→ Task inputs:
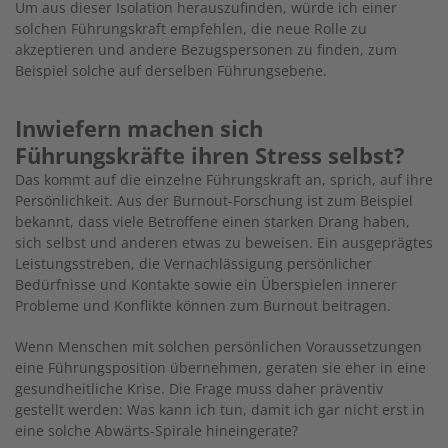
Um aus dieser Isolation herauszufinden, würde ich einer
solchen Führungskraft empfehlen, die neue Rolle zu
akzeptieren und andere Bezugspersonen zu finden, zum
Beispiel solche auf derselben Führungsebene.
Inwiefern machen sich
Führungskräfte ihren Stress selbst?
Das kommt auf die einzelne Führungskraft an, sprich, auf ihre
Persönlichkeit. Aus der Burnout-Forschung ist zum Beispiel
bekannt, dass viele Betroffene einen starken Drang haben,
sich selbst und anderen etwas zu beweisen. Ein ausgeprägtes
Leistungsstreben, die Vernachlässigung persönlicher
Bedürfnisse und Kontakte sowie ein Überspielen innerer
Probleme und Konflikte können zum Burnout beitragen.
Wenn Menschen mit solchen persönlichen Voraussetzungen
eine Führungsposition übernehmen, geraten sie eher in eine
gesundheitliche Krise. Die Frage muss daher präventiv
gestellt werden: Was kann ich tun, damit ich gar nicht erst in
eine solche Abwärts-Spirale hineingerate?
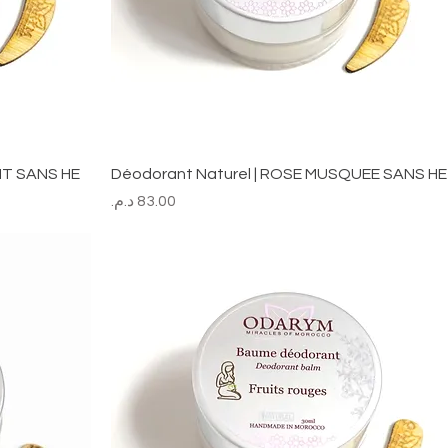
ENT SANS HE
Déodorant Naturel | ROSE MUSQUEE SANS HE
السعر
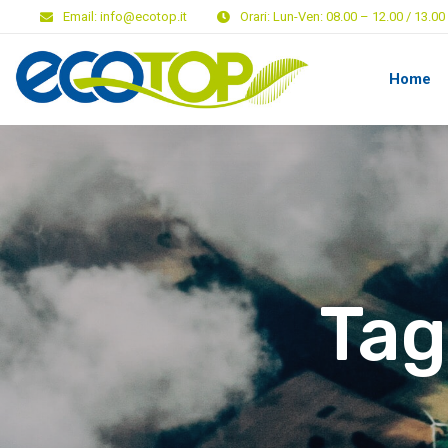
Email:
info@ecotop.it
Orari:
Lun-Ven: 08.00 – 12.00 / 13.00 
Home
Tag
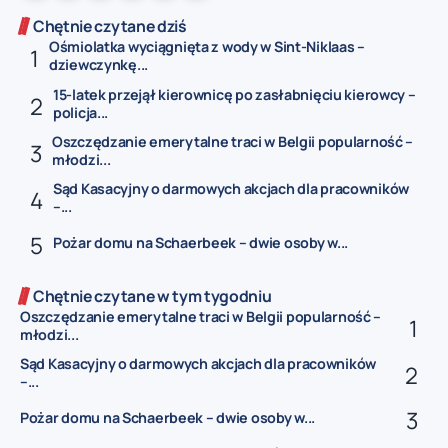
Chętnie czytane dziś
Ośmiolatka wyciągnięta z wody w Sint-Niklaas –
dziewczynkę...
15-latek przejął kierownicę po zasłabnięciu kierowcy –
policja...
Oszczędzanie emerytalne traci w Belgii popularność –
młodzi...
Sąd Kasacyjny o darmowych akcjach dla pracowników
–...
Pożar domu na Schaerbeek – dwie osoby w...
Chętnie czytane w tym tygodniu
Oszczędzanie emerytalne traci w Belgii popularność –
młodzi...
Sąd Kasacyjny o darmowych akcjach dla pracowników
–...
Pożar domu na Schaerbeek – dwie osoby w...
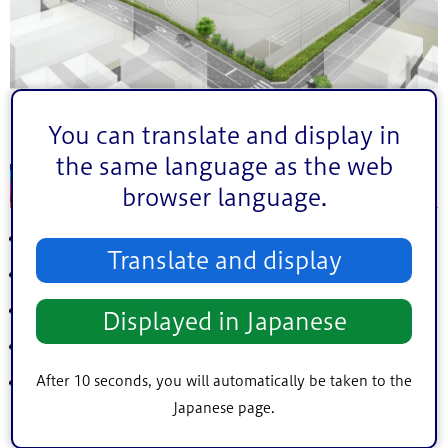
You can translate and display in
the same language as the web
新校舎の概要
browser language.
延床面積：8,503.42平方メートル
Translate and display
敷地面積：8,517.33平方メートル
階数：地上5階
Displayed in Japanese
建物高さ：約21メートル
After 10 seconds, you will automatically be taken to the
教室等配置
普通教室、特別教室、管理諸室、屋内運動場、武道場、
Japanese page.
プール、給食室、PTA室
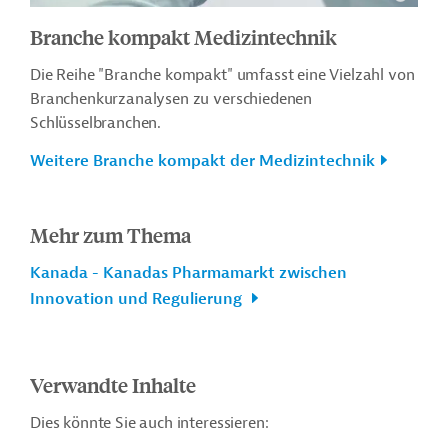
Branche kompakt Medizintechnik
Die Reihe "Branche kompakt" umfasst eine Vielzahl von
Branchenkurzanalysen zu verschiedenen
Schlüsselbranchen.
Weitere Branche kompakt der Medizintechnik
Mehr zum Thema
Kanada - Kanadas Pharmamarkt zwischen
Innovation und Regulierung
Verwandte Inhalte
Dies könnte Sie auch interessieren:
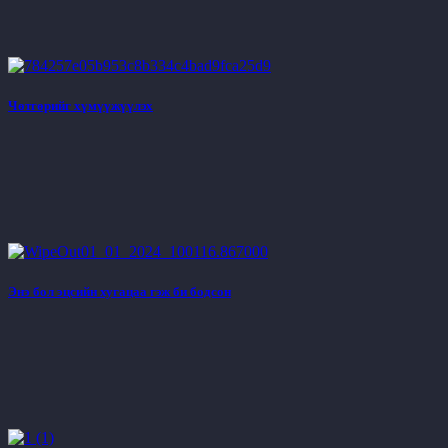
Чөтгөрийг хүмүүжүүлэх
Энэ бол эцсийн хугацаа гэж би бодсон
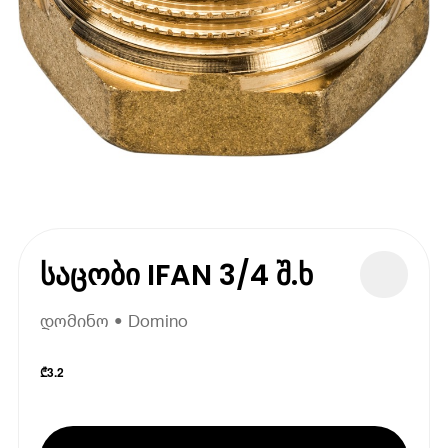
საცობი IFAN 3/4 შ.ხ
დომინო • Domino
₾
3.2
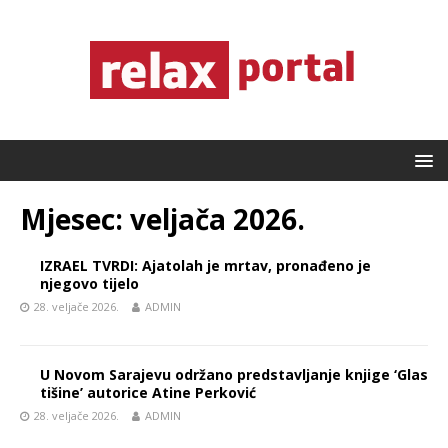
Mjesec:
veljača 2026.
IZRAEL TVRDI: Ajatolah je mrtav, pronađeno je
njegovo tijelo
28. veljače 2026.
ADMIN
U Novom Sarajevu održano predstavljanje knjige ‘Glas
tišine’ autorice Atine Perković
28. veljače 2026.
ADMIN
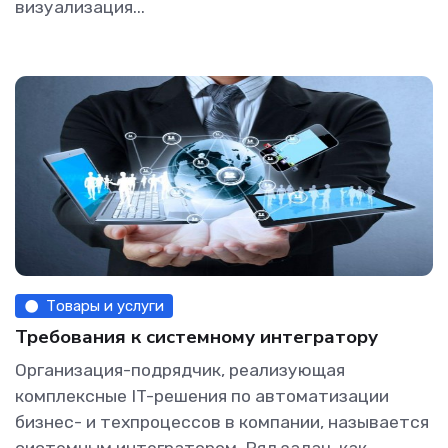
визуализация...
Товары и услуги
Требования к системному интегратору
Организация-подрядчик, реализующая
комплексные IT-решения по автоматизации
бизнес- и техпроцессов в компании, называется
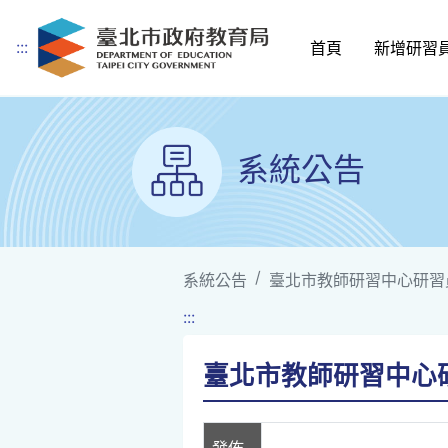
:::
首頁
新增研習
跳到主要內容
系統公告
系統公告
臺北市教師研習中心研習
:::
臺北市教師研習中心研
發佈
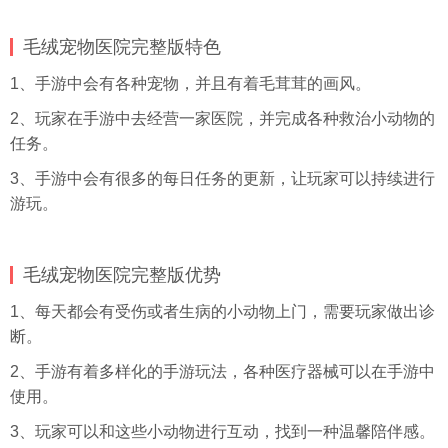
毛绒宠物医院完整版特色
1、手游中会有各种宠物，并且有着毛茸茸的画风。
2、玩家在手游中去经营一家医院，并完成各种救治小动物的
任务。
3、手游中会有很多的每日任务的更新，让玩家可以持续进行
游玩。
毛绒宠物医院完整版优势
1、每天都会有受伤或者生病的小动物上门，需要玩家做出诊
断。
2、手游有着多样化的手游玩法，各种医疗器械可以在手游中
使用。
3、玩家可以和这些小动物进行互动，找到一种温馨陪伴感。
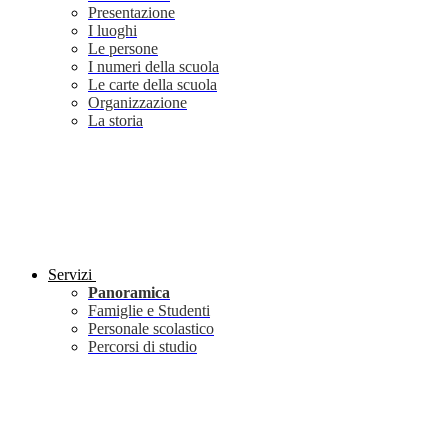
Presentazione
I luoghi
Le persone
I numeri della scuola
Le carte della scuola
Organizzazione
La storia
Servizi
Panoramica
Famiglie e Studenti
Personale scolastico
Percorsi di studio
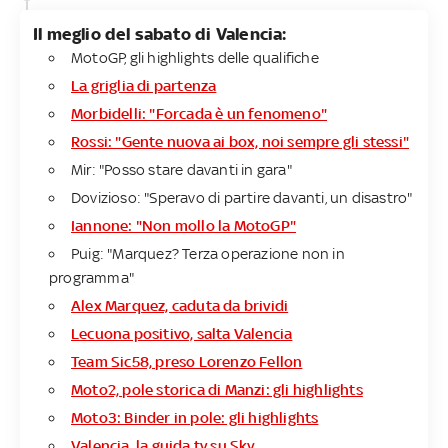
Il meglio del sabato di Valencia:
MotoGP, gli highlights delle qualifiche
La griglia di partenza
Morbidelli: "Forcada è un fenomeno"
Rossi: "Gente nuova ai box, noi sempre gli stessi"
Mir: "Posso stare davanti in gara"
Dovizioso: "Speravo di partire davanti, un disastro"
Iannone: "Non mollo la MotoGP"
Puig: "Marquez? Terza operazione non in
programma"
Alex Marquez, caduta da brividi
Lecuona positivo, salta Valencia
Team Sic58, preso Lorenzo Fellon
Moto2, pole storica di Manzi: gli highlights
Moto3: Binder in pole: gli highlights
Valencia, la guida tv su Sky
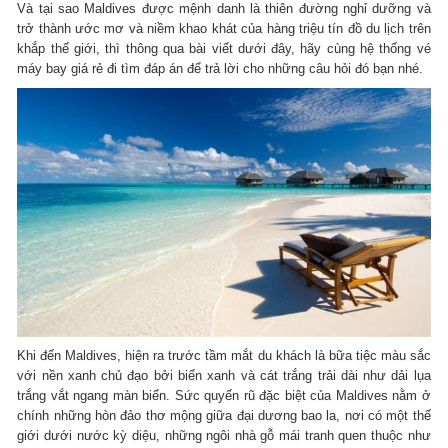
Và tại sao Maldives được mệnh danh là thiên đường nghỉ dưỡng và
trở thành ước mơ và niềm khao khát của hàng triệu tín đồ du lịch trên
khắp thế giới, thì thông qua bài viết dưới đây, hãy cùng hệ thống vé
máy bay giá rẻ đi tìm đáp án để trả lời cho những câu hỏi đó bạn nhé.
Khi đến Maldives, hiện ra trước tầm mắt du khách là bữa tiệc màu sắc
với nền xanh chủ đạo bởi biển xanh và cát trắng trải dài như dải lụa
trắng vắt ngang màn biển. Sức quyến rũ đặc biệt của Maldives nằm ở
chính những hòn đảo thơ mộng giữa đại dương bao la, nơi có một thế
giới dưới nước kỳ diệu, những ngôi nhà gỗ mái tranh quen thuộc như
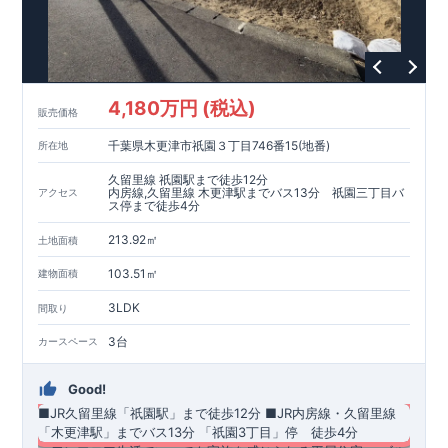
4,180万円 (税込)
販売価格
千葉県木更津市祇園３丁目746番15(地番)
所在地
久留里線 祇園駅まで徒歩12分
内房線,久留里線 木更津駅までバス13分 祇園三丁目バ
アクセス
ス停まで徒歩4分
213.92㎡
土地面積
103.51㎡
建物面積
3LDK
間取り
3台
カースペース
Good!
■JR久留里線「祇園駅」まで徒歩12分
​■JR内房線・久留里線
「木更津駅」までバス13分 ​「祇園3丁目」停 徒歩4分​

→ Task statement: Starting at the line with "საცობი IFAN 3/4 შ.ხ" and stopping after the line with "Percorsi di studio", write those lines out again with "ADMIN" replaced by "EDITOR" and nothing else changed. Leave the pictures out.

→ Exercise output:
საცობი IFAN 3/4 შ.ხ
დომინო • Domino
₾
3.2
Mjesec:
veljača 2026.
IZRAEL TVRDI: Ajatolah je mrtav, pronađeno je
njegovo tijelo
28. veljače 2026.
EDITOR
U Novom Sarajevu održano predstavljanje knjige ‘Glas
tišine’ autorice Atine Perković
28. veljače 2026.
EDITOR
визуализация...
Товары и услуги
Требования к системному интегратору
Организация-подрядчик, реализующая
комплексные IT-решения по автоматизации
бизнес- и техпроцессов в компании, называется
:::
首頁
新增研習
跳到主要內容
系統公告
系統公告
臺北市教師研習中心研習
:::
臺北市教師研習中心研
發佈
毛绒宠物医院完整版特色
1、手游中会有各种宠物，并且有着毛茸茸的画风。
2、玩家在手游中去经营一家医院，并完成各种救治小动物的
任务。
3、手游中会有很多的每日任务的更新，让玩家可以持续进行
游玩。
毛绒宠物医院完整版优势
1、每天都会有受伤或者生病的小动物上门，需要玩家做出诊
断。
2、手游有着多样化的手游玩法，各种医疗器械可以在手游中
使用。
3、玩家可以和这些小动物进行互动，找到一种温馨陪伴感。
Presentazione
I luoghi
Le persone
I numeri della scuola
Le carte della scuola
Organizzazione
La storia
Servizi
Panoramica
Famiglie e Studenti
Personale scolastico
Percorsi di studio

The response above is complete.